Where an entry contains an image, leave the image out; restate everything else exactly.

• _EXTRACTED MATERIAL_:
=== Begin Enclosure ===
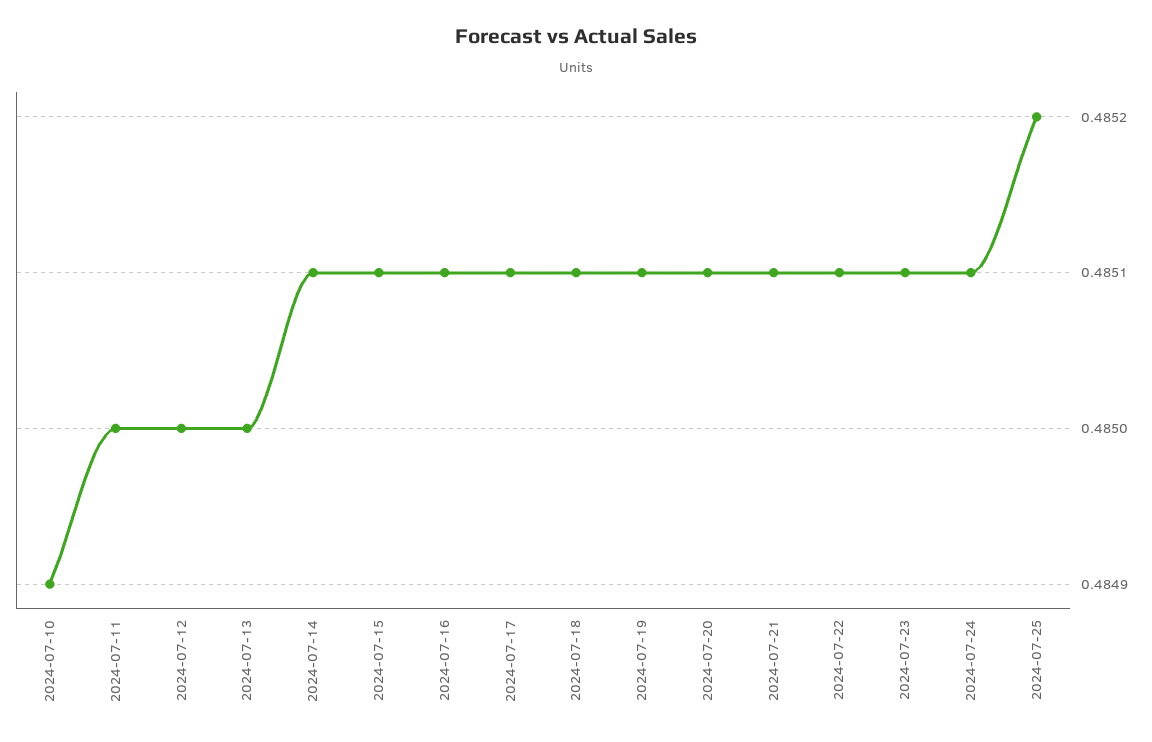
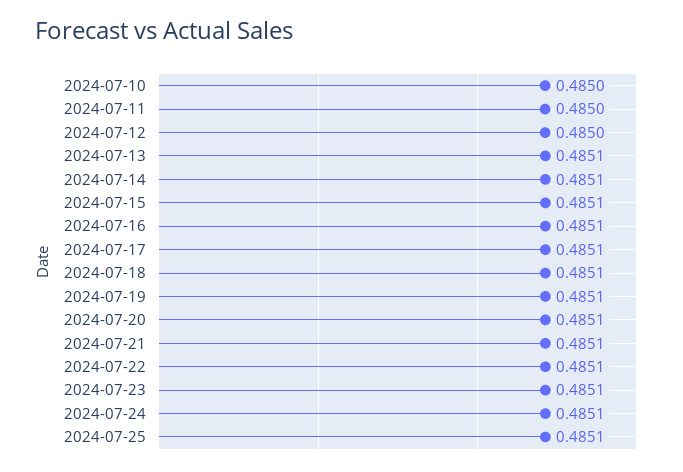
  {
-   "2024-07-10": 0.4849,
+   "2024-07-10": 0.485,
    "2024-07-11": 0.485,
    "2024-07-12": 0.485,
-   "2024-07-13": 0.485,
+   "2024-07-13": 0.4851,
    "2024-07-14": 0.4851,
    "2024-07-15": 0.4851,
    "2024-07-16": 0.4851,
    "2024-07-17": 0.4851,
    "2024-07-18": 0.4851,
    "2024-07-19": 0.4851,
    "2024-07-20": 0.4851,
    "2024-07-21": 0.4851,
    "2024-07-22": 0.4851,
    "2024-07-23": 0.4851,
    "2024-07-24": 0.4851,
-   "2024-07-25": 0.4852
+   "2024-07-25": 0.4851
  }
=== End Enclosure ===
• _RESPONSE AREA_:
  {
-   "2024-07-10": 0.4849,
+   "2024-07-10": 0.485,
    "2024-07-11": 0.485,
    "2024-07-12": 0.485,
-   "2024-07-13": 0.485,
+   "2024-07-13": 0.4851,
    "2024-07-14": 0.4851,
    "2024-07-15": 0.4851,
    "2024-07-16": 0.4851,
    "2024-07-17": 0.4851,
    "2024-07-18": 0.4851,
    "2024-07-19": 0.4851,
    "2024-07-20": 0.4851,
    "2024-07-21": 0.4851,
    "2024-07-22": 0.4851,
    "2024-07-23": 0.4851,
    "2024-07-24": 0.4851,
-   "2024-07-25": 0.4852
+   "2024-07-25": 0.4851
  }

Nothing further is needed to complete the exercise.